У него только рост под метр девяносто, а румянец, а глаза с этой искрой смеха, лукавства!.. Он умел быть пленительным. Недаром В., женщина исключительной красоты, встречавшаяся с ним, была безоговорочна: «он был очень красив». Ах, это «очень»… И ладно бы только женщины, но и мужчины – Короленко, беллетрист Лазарь Грузинский живописуют… А я был всегда… Это он был, а я – есть, но смешон и нелеп, как и тогда, в восьмидесятые годы. «Полный, весельчак» – вот так вспоминает меня Станиславский, чью семью я веселил своими выходками. Одно это уже гарантировало удачную семейную вечеринку в доме Алексеева-Станиславского и сулило мне популярность среди публики и актеров. Говорили, что я словно в трансе, словно все вижу сквозь увеличительное стекло. А я видел сквозь это увеличительное стекло лишь театр. Но не свою классическую гимназию у Покровских ворот, в которой, кстати, учился и Станиславский. Как позже не видел и историко-филологический факультет Московского университета. Я всегда грешил этим русским свойством – безумно обожествлять искусство. В гимназии я ничего лучшего не придумал для сочинения, как тему – «Воспитательное значение театра у древних и новых народов». В университете, влюбленный в Шиллера, решил написать критический этюд о его трагедии «Коварство и любовь». В последнем классе гимназии переступил порог дома Алексеева-Станиславского как участник любительского кружка актеров. В 19 лет вместе со Станиславским дебютировал на сцене театра «Парадиз» в пьесе «Баловень». Я был замечен и был счастлив. Правда, ни отец, очень любивший театр, ни мать, увлекавшаяся пением и имевшая чудное сопрано, не приехали посмотреть на мой дебют. Оба считали, что мой путь – университет. Я же смотрел Сару Бернар и Элеонору Дузе в «Даме с камелиями» и был покорен Дузе. Правда, на сцену не прыгал и на колени не бросался, что за мною водилось в те времена, когда с такими же театральными завсегдатаями и безумцами кричал неистовое «браво» с галерки Большого театра. Где они, каким ангелам поют божественными голосами? И Мазини, и Катонди, и Таманьо, и Джузеппе Кошма, Фелия Литвин… Я слушал пение восторженно, душа моя, охваченная чарами, рвалась неведомо куда. Таманьо дарил мне свои автографы, я, счастливый, несся домой по весенней Москве и с восторгом демонстрировал их отцу с матерью, сестре Екатерине и брату Дмитрию…»

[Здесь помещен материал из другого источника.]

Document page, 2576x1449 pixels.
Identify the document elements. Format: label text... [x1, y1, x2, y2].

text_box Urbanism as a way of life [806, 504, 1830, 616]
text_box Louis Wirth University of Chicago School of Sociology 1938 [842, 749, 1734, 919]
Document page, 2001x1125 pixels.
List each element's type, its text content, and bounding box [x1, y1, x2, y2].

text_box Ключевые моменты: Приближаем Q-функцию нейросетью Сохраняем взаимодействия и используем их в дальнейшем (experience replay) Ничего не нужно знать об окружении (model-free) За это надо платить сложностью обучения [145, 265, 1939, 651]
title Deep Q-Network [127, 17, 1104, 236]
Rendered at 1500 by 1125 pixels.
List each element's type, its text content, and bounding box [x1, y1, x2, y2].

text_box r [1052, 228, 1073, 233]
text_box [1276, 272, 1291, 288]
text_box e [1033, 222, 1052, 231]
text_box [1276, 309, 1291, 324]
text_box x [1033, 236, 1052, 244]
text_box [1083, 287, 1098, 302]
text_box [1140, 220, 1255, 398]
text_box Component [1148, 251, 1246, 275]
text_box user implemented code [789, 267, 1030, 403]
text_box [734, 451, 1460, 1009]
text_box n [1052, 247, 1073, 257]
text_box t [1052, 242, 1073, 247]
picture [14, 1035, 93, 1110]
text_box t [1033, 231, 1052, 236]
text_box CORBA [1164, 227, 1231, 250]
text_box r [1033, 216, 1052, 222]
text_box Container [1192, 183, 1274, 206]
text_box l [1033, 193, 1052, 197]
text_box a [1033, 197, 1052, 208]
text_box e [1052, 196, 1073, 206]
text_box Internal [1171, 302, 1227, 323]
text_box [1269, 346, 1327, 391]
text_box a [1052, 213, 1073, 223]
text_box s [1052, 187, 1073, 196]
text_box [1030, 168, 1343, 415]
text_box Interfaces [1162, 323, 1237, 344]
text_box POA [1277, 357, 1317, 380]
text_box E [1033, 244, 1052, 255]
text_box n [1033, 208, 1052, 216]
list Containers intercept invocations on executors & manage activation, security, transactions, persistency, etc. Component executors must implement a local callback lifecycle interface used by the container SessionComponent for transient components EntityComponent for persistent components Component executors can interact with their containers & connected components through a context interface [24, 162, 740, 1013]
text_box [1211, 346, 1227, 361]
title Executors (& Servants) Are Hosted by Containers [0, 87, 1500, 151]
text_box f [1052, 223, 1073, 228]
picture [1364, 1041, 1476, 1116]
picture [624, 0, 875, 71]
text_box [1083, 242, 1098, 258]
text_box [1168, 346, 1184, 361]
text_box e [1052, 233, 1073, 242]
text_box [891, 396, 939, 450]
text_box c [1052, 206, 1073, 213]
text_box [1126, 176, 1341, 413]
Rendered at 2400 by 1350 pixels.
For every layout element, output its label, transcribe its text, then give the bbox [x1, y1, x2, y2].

Санин подошел к окну – там сиял огнями ночной Париж. Весна, а уж и жасмин, и сирень, и жарко. Это славно. Но когда-то, в девяносто первом или в девяносто четвертом, кажется, в апреле, но точно в Москве, для него весна звучала иначе. Первое робкое ее дуновение, оживающая природа, первые лучи теплого солнца после зимней стужи и мрака, вешние воды, тающие сосульки по краям крыш… Идешь по тротуару, жмуришься от удовольствия, как кот. Давно не видел, не встречал солнца, а капли с крыш нежно и ласково бьют по твоему лицу, голове, более же нахальные стекают прямо за ворот, и ты живо чувствуешь их щекочущее присутствие на своей шее, – так он вспоминал русскую весну.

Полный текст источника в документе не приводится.